During the course of my (recently completed) media internship, I had the opportunity to interact with numerous officials from the health & family welfare department, including those posted in the districts. Despite the best efforts being made by those in the state capital to present a rosy picture vis-à-vis the preparedness to tackle any possible outbreak and creating public awareness, it has failed to convince me. More than the scare, they seemed to be concerned about the panic that the people might be in if there is too much media space or discussion regarding the global outbreak. However, in today’s age, when information is only one click away, people are already discussing it, despite the unwillingness of those in authority.
Till date, no cure has been found for the disease, and scientists across the globe are working 24×7 to find one. So, the only way to contain Covid-19’s further spread is by creating awareness on the preventive measures, in addition to properly training the officials and the health workers regarding the do’s and don’ts with regard to the modus operandi to be followed in case of a Covid-19 outbreak in the state.
Barring a few awareness programmes – which I would say were more of a formality – done via radio, local cable channels and other means (maybe twice or thrice), not much has actually been done on the ground. Whatever the case may be, people are getting to know about Covid-19 (including fake news) through social media and the television. The growing concern among the people over the last many days is testimony to this.
The health & family welfare department is yet to even come out with an official public health advisory. Instead, the forest department has written to all the districts, advising banning consumption of wild meat and birds and creating awareness regarding the same as consumption of wild meat and birds has been linked to the spread of Covid-19.
There are reports from many districts across the state that the people are not even equipped with adequate personal protection equipment (PPE) to protect themselves and their patients from being infected and infecting others with the coronavirus. The shortage of PPE, which includes gloves, medical masks, respirators, goggles, face shields, gowns, aprons, etc, will make the doctors, nurses and other frontline workers dangerously ill-equipped to not just care for Covid-19 patients but also to check the coronavirus if it takes the shape of an epidemic.
This is just one part of the problem. Leave alone the masses, not even the doctors, paramedics, nurses and other health workers like the ASHAs have been made aware of the response module to be adopted by them. One wonders if even a state-level coordination meeting on the novel coronavirus has been conducted.

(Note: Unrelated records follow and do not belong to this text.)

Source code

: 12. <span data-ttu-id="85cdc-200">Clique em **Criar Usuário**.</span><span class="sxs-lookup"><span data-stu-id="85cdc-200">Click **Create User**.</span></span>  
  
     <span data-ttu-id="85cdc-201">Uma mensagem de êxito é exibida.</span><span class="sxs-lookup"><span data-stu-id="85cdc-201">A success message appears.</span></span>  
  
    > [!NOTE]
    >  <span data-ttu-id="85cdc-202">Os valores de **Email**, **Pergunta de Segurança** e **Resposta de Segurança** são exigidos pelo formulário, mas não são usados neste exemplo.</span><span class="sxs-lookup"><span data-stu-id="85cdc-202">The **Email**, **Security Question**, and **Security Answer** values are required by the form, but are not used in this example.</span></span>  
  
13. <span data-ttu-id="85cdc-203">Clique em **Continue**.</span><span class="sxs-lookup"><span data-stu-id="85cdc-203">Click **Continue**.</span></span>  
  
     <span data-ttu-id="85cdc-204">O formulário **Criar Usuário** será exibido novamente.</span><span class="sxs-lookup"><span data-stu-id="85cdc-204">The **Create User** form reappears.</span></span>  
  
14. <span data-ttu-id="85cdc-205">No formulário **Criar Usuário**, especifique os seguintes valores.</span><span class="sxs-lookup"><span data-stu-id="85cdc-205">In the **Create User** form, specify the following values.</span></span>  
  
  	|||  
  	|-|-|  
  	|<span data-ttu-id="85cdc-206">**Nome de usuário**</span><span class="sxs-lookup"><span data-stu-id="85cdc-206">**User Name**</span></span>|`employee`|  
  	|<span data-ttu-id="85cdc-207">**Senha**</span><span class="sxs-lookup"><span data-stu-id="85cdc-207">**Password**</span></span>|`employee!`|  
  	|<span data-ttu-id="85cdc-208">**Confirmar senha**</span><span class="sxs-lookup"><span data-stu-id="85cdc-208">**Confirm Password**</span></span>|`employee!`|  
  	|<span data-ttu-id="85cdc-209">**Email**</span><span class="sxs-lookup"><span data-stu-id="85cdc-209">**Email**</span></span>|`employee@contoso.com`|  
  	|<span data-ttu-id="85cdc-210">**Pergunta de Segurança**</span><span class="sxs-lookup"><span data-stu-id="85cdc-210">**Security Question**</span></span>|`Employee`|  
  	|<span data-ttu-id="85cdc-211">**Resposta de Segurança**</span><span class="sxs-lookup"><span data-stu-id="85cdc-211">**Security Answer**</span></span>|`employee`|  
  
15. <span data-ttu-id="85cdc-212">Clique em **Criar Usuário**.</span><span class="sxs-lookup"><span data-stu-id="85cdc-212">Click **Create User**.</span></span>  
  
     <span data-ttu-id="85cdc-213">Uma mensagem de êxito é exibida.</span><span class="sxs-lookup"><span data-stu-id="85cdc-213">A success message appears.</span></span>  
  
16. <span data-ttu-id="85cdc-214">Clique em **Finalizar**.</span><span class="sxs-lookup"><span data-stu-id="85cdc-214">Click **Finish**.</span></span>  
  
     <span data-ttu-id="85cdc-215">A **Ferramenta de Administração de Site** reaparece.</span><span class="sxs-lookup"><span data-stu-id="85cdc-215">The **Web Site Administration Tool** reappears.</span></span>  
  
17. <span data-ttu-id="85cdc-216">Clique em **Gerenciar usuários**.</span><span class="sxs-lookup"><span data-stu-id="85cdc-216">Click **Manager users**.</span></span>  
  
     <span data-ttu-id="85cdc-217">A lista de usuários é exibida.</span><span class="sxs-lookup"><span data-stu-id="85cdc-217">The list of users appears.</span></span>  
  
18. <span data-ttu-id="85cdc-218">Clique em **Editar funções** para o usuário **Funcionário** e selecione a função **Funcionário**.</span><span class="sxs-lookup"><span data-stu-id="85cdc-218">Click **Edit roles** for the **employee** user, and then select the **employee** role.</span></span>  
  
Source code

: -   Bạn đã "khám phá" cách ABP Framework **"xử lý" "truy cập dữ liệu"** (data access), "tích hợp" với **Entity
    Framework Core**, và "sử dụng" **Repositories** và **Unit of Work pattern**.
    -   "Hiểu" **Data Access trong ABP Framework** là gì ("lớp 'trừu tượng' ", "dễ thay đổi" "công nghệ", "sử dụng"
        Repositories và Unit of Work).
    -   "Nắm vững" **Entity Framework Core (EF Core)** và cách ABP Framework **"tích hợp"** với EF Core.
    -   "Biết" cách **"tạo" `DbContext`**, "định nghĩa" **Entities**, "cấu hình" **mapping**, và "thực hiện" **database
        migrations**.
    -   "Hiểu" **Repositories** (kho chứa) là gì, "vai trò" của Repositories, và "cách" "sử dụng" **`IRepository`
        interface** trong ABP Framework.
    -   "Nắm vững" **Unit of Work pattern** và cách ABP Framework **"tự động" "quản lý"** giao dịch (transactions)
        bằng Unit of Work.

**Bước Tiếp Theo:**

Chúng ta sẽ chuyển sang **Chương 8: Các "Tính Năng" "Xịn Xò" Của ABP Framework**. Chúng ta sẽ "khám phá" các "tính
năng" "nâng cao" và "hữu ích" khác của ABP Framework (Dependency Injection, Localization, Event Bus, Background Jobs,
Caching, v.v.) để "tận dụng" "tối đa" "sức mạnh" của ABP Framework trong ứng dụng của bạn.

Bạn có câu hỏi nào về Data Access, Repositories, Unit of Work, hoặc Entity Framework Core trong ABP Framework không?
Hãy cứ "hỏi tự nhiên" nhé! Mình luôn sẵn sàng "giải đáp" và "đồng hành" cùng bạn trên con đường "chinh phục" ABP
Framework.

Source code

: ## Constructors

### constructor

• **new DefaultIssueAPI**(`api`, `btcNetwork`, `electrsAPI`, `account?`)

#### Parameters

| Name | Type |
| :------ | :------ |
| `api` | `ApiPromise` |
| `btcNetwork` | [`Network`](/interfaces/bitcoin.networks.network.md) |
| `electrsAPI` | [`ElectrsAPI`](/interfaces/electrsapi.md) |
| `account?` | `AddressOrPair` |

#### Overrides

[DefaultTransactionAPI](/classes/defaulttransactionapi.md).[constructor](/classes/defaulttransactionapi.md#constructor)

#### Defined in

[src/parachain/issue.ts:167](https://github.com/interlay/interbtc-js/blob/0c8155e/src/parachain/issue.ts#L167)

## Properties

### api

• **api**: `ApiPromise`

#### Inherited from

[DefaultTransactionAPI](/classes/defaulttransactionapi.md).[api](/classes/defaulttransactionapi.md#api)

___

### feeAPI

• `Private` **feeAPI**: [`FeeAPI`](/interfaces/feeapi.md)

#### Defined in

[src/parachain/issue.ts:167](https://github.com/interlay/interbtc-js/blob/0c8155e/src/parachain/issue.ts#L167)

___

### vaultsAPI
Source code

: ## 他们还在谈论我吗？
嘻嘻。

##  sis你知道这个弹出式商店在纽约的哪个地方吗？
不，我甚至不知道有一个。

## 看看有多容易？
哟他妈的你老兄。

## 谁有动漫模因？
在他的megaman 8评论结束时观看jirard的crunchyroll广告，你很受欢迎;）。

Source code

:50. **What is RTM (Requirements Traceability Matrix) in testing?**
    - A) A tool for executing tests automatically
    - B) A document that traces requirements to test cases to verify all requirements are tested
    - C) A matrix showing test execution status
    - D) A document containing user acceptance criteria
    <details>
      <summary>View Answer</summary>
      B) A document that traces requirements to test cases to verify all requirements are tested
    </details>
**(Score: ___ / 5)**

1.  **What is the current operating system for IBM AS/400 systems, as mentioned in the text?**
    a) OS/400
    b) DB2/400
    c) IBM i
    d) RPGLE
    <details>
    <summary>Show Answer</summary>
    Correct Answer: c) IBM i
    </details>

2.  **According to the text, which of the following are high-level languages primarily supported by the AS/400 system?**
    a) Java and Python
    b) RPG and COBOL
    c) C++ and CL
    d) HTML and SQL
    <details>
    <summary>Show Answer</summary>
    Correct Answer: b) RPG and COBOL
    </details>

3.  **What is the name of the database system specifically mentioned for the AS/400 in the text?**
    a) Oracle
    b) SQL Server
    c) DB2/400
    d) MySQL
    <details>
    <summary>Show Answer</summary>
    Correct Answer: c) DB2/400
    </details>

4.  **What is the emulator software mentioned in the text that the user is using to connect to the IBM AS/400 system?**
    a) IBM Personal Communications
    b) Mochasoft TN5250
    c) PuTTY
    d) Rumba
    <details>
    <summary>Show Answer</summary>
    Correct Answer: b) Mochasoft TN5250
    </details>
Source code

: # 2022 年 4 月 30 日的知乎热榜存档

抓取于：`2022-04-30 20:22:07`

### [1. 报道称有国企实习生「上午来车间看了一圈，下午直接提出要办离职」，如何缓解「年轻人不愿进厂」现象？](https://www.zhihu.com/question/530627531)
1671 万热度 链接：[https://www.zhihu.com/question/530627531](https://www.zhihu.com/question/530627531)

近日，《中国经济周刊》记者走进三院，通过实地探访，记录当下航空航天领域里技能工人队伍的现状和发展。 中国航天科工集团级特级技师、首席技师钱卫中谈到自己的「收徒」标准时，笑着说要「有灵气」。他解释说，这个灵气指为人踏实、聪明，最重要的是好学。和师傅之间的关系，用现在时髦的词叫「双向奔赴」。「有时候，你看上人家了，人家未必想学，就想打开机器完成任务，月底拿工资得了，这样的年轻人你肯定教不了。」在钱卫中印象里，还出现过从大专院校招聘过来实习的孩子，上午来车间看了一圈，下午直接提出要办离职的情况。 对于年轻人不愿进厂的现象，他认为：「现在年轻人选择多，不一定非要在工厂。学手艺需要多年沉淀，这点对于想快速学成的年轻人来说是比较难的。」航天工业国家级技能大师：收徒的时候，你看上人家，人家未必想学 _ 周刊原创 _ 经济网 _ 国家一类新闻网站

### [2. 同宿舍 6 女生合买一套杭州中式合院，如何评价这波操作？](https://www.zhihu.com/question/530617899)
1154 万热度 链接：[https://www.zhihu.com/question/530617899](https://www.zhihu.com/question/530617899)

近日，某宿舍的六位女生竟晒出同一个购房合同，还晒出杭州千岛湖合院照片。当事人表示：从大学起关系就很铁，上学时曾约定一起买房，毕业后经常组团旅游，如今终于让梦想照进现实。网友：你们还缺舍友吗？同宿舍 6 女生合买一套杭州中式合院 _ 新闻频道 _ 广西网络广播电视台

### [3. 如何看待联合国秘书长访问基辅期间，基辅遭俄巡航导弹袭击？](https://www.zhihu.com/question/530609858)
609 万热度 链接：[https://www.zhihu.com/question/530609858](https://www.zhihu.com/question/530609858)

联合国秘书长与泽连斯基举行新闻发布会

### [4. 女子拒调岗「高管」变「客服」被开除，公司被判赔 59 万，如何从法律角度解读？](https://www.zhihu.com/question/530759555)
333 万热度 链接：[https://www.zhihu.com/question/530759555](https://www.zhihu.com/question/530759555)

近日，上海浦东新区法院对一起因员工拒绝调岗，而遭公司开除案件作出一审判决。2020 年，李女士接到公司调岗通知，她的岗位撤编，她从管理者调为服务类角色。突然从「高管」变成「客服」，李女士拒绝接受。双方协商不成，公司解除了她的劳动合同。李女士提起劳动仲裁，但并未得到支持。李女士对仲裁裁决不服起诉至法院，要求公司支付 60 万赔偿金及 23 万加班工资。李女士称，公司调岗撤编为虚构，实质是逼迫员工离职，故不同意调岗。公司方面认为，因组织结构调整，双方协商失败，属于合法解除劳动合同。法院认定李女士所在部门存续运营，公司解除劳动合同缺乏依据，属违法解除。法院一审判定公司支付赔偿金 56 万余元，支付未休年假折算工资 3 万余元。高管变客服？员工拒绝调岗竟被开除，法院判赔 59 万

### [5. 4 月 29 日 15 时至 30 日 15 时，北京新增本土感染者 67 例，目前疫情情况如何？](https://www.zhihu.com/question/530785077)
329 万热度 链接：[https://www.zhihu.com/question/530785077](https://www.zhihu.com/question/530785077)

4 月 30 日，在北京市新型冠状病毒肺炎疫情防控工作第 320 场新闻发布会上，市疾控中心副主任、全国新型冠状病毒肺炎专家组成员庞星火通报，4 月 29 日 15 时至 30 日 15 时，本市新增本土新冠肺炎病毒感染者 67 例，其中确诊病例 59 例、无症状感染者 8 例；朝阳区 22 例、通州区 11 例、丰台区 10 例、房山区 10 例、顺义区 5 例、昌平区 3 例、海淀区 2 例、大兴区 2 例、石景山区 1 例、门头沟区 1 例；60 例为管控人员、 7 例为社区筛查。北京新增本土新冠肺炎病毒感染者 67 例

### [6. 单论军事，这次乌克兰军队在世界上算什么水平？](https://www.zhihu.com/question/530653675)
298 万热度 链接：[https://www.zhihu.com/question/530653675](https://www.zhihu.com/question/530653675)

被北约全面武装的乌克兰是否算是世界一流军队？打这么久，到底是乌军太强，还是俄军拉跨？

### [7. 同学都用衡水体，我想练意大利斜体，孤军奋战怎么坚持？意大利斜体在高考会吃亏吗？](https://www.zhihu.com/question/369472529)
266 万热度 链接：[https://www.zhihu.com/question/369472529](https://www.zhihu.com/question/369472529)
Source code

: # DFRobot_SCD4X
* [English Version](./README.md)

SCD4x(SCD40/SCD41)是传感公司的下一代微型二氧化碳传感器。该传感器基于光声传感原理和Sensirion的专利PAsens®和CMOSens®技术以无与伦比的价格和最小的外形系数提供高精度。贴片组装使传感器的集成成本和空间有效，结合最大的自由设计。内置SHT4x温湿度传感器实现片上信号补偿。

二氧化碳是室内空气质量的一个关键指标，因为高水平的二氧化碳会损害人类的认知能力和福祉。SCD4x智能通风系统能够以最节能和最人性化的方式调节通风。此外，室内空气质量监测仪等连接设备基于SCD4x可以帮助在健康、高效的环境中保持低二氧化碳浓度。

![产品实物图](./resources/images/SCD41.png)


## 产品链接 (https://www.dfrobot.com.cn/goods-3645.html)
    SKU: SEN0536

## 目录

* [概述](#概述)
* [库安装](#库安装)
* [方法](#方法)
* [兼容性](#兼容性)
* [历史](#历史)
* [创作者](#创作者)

Many in the semi-urban and the rural areas know the coronavirus as defined in the saas-bahu style of news presentation by various Hindi news channels. For the sake of TRPs or whatever reasons, many such news channels have even shown unverified claims and videos. One wouldn’t be surprised if people actually started taking ‘gau mutra’ to cure themselves. People are definitely panic-stricken and confused, and so, apparently, are the doctors.
“We have been asked to keep isolation wards ready in the hospitals to house suspected cases for observation and quarantining,” says a doctor working with the state government. “But we don’t know what to do further in case any such cases are actually detected as no instructions regarding the same are given.”
The surveillance units in the districts, which are responsible for monitoring and keeping a check on any outbreak in their respective districts, seem to have been left at their own mercy. Many such units are understaffed, which brings another important question to the fore. Have district surveillance officers been appointed in the recently-created districts?
Every day, there are reports of new Covid-19 cases in numerous countries. As I write this, there are already news reports coming in from neighbouring Bhutan of their first positive case. The threat is real and imminent. In a resource-crunched and landlocked state like ours, where surface as well as other modes of communication is still in the process of evolution, any such outbreak could prove to be fatal. The state should be prepared to tackle any epidemic/outbreak at all times, not just the current one.
It is also learnt that in many districts surveillance reports take days to reach the surveillance officers. We lack the facilities; we don’t have the required doctors and trained medical staffs; but despite all this, if a little seriousness is shown in surveillance and preparedness, much can be achieved in such testing times. And till more is said and more is actually done, netizens like us will continue living in fear.